La cachette décline trois manières de ne pas être visible en voyant celui qui nous épie. Premièrement, on peut être visible mais ne pas voir. C’est le cas de l’animal sauvage espionné à la jumelle ou de l’artiste qui se moque du public. On s’expose alors sans lier ce qui est montré à une réaction extérieure. L’exprimant se cache les yeux et se bouche les oreilles pour empêcher toute influence externe de l’exprimé. C’est la retraite la plus dangereuse. L’êthos aveugle à l’effet de sa représentation est à la merci du moindre contact mais il est, en contrepartie, invulnérable aux contraintes à distance. Il donne, il sacrifie son corps au profit de la totale liberté d’une expression immanente.

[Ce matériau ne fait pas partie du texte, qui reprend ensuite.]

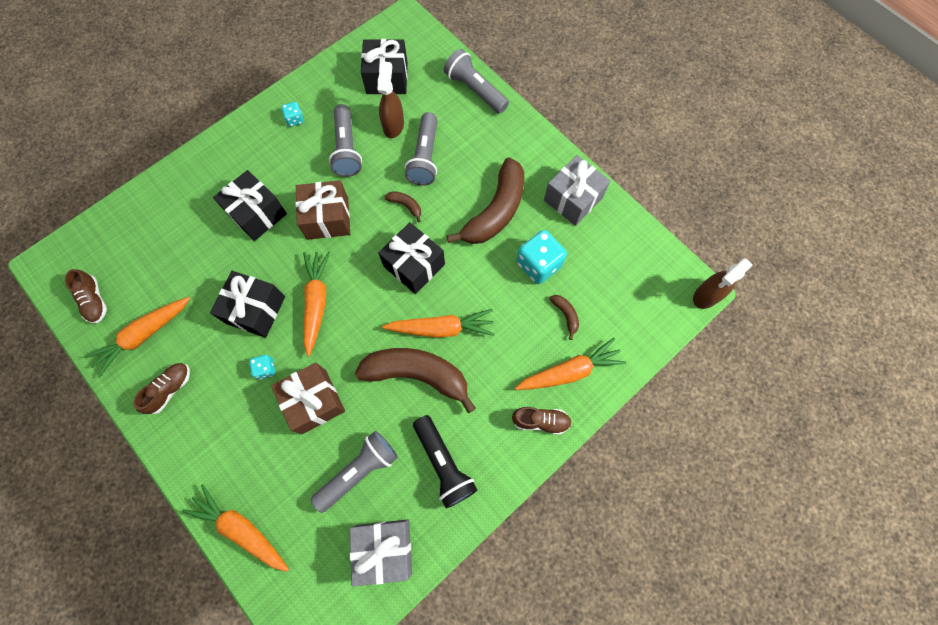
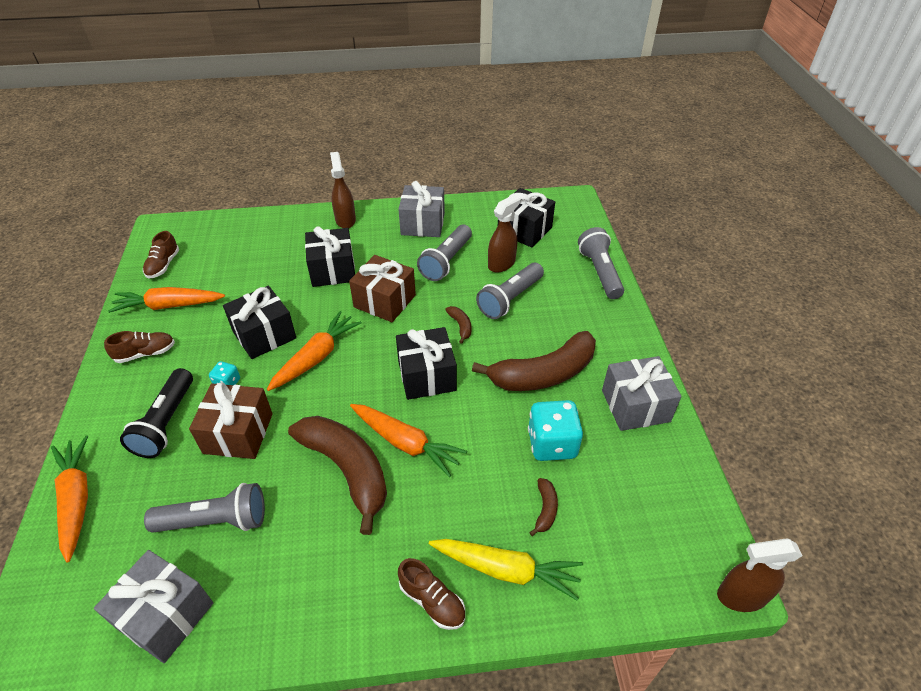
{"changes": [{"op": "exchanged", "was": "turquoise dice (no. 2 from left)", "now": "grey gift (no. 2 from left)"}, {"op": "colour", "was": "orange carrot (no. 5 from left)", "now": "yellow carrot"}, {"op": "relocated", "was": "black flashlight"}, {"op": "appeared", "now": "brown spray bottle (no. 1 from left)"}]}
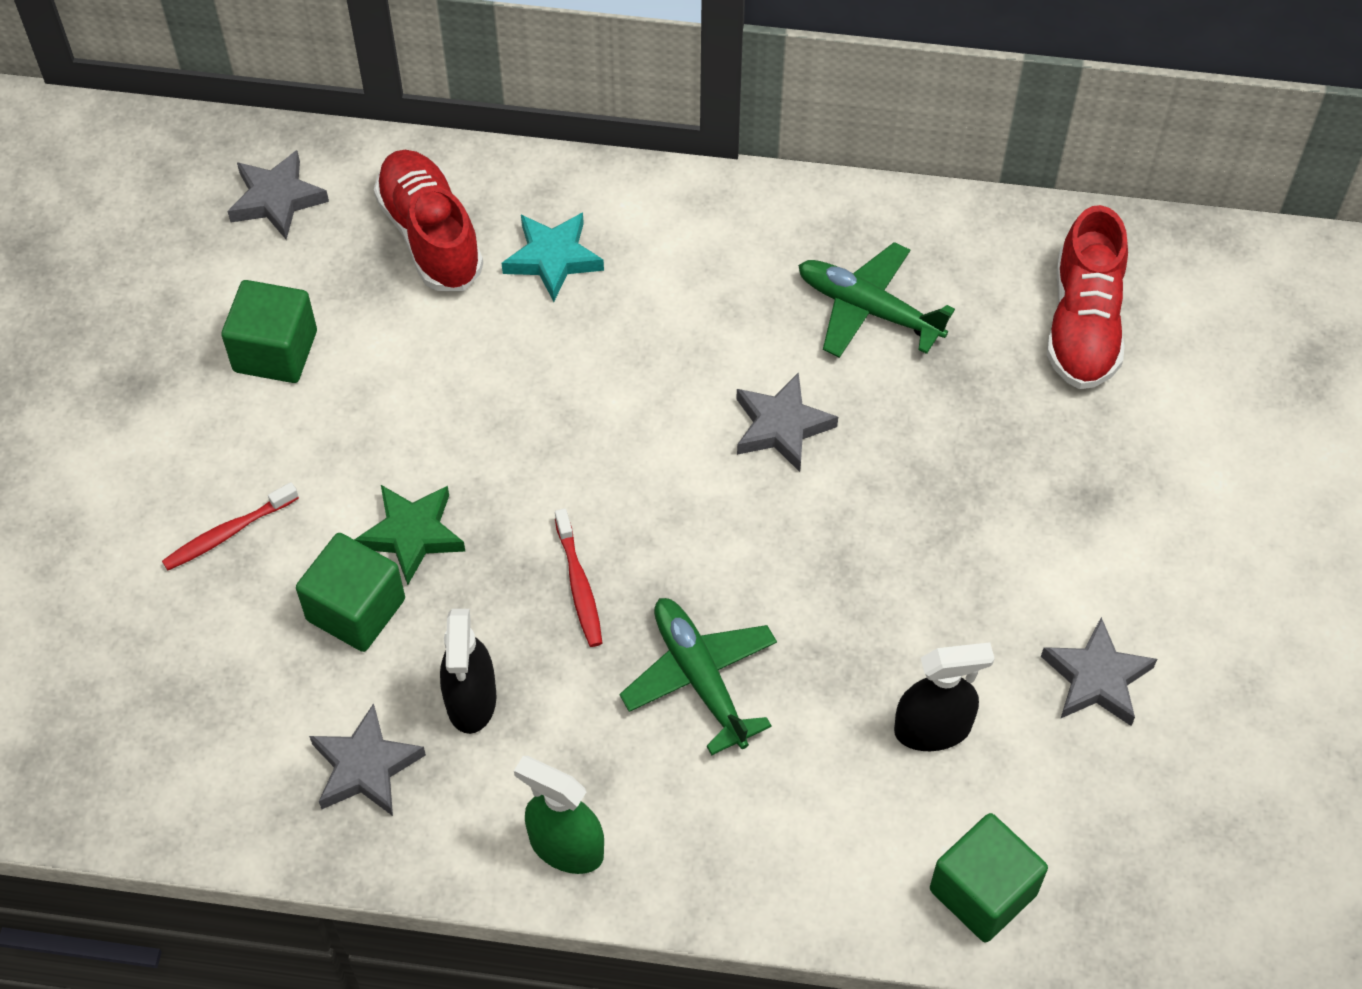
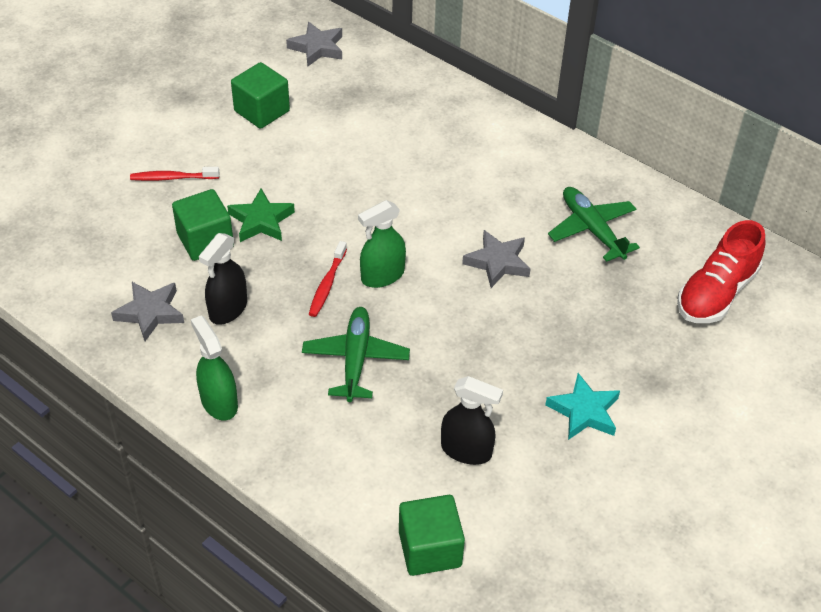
{"changes": [{"op": "missing", "was": "red shoe (no. 1 from left)"}, {"op": "relocated", "was": "turquoise star"}, {"op": "missing", "was": "grey star (no. 4 from left)"}, {"op": "appeared", "now": "green spray bottle (no. 2 from left)"}]}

Deuxièmement, on peut voir sans être visible, comme l’aigle dans son aire ou l’espion sous couverture. On se cache des surveillances extérieures pour mieux les voir venir. On voit sans être vu de ceux qui cherchent à nous voir sans être vu. L’aire invisible permet un contre-panoptisme. L’êthos perché et scrutateur dérobe les informations. Il connaît ceux qui l’entourent mais reste pour eux un inconnu. Il peut agir par surprise tout en étant intouchable. Mais c’est une retraite exigeante car l’on reste influencé par ce que l’on voit. S’il est possible d’être imprévisible rien ne garantit l’autonomie de l’action. Et, dès que l’on quitte l’aire pour agir, on redevient visible aux yeux de tous.

Troisièmement, on peut ne pas être visible et ne pas voir, comme l’ours qui hiberne ou l’ermite dans sa grotte. C’est la retraite totale, le détachement absolu. Il n’y a plus ni voir ni être vu. On n’est plus influencé et on influence plus. Mais alors, il n’y plus d’expression et il n’est pas sûr qu’une éthique coupée de son expression ait un sens. On s’est radicalement dégagé du monde, est-on même toujours au monde ? L’ours se réveille, l’ermite descend parfois dans la vallée. Chaque geste sauvage possède ses faiblesses et ses dangers. Ils sont voués à l’échec en même temps qu’ils réussissent toujours du seul fait de leur existence. L’ensauvagement n’est pas l’adoption romantique d’un être sauvage mais un fragile devenir sauvage qui passe par des gestes ténus, changeants et furtifs. Hoquets comiques d’un homme jouant à la bête parce qu’il ne peut pas être un dieu.